→ **Work instructions**
Would you print the whole listing again, word for word?

→ **Entries supplied**
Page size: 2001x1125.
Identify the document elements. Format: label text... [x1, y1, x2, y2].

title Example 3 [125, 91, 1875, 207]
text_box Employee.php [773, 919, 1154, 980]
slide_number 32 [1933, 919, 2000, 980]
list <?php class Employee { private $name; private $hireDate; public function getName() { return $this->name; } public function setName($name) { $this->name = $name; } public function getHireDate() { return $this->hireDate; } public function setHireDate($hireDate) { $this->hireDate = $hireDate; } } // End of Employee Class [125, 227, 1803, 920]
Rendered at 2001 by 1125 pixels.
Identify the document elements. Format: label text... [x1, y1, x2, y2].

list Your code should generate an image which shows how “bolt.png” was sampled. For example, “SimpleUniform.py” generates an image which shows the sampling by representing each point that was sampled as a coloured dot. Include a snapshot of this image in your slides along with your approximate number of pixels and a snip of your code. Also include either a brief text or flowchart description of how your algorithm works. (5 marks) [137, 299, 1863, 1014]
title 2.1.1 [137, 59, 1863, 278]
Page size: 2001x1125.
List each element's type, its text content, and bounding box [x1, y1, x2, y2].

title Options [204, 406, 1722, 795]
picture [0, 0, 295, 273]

→ **Response to the exercise**
Page size: 2001x1125.
Identify the document elements. Format: label text... [x1, y1, x2, y2].

title Example 3 [125, 91, 1875, 207]
text_box Employee.php [773, 919, 1154, 980]
slide_number 32 [1933, 919, 2000, 980]
list <?php class Employee { private $name; private $hireDate; public function getName() { return $this->name; } public function setName($name) { $this->name = $name; } public function getHireDate() { return $this->hireDate; } public function setHireDate($hireDate) { $this->hireDate = $hireDate; } } // End of Employee Class [125, 227, 1803, 920]
Rendered at 2001 by 1125 pixels.
Identify the document elements. Format: label text... [x1, y1, x2, y2].

list Your code should generate an image which shows how “bolt.png” was sampled. For example, “SimpleUniform.py” generates an image which shows the sampling by representing each point that was sampled as a coloured dot. Include a snapshot of this image in your slides along with your approximate number of pixels and a snip of your code. Also include either a brief text or flowchart description of how your algorithm works. (5 marks) [137, 299, 1863, 1014]
title 2.1.1 [137, 59, 1863, 278]
Page size: 2001x1125.
List each element's type, its text content, and bounding box [x1, y1, x2, y2].

title Options [204, 406, 1722, 795]
picture [0, 0, 295, 273]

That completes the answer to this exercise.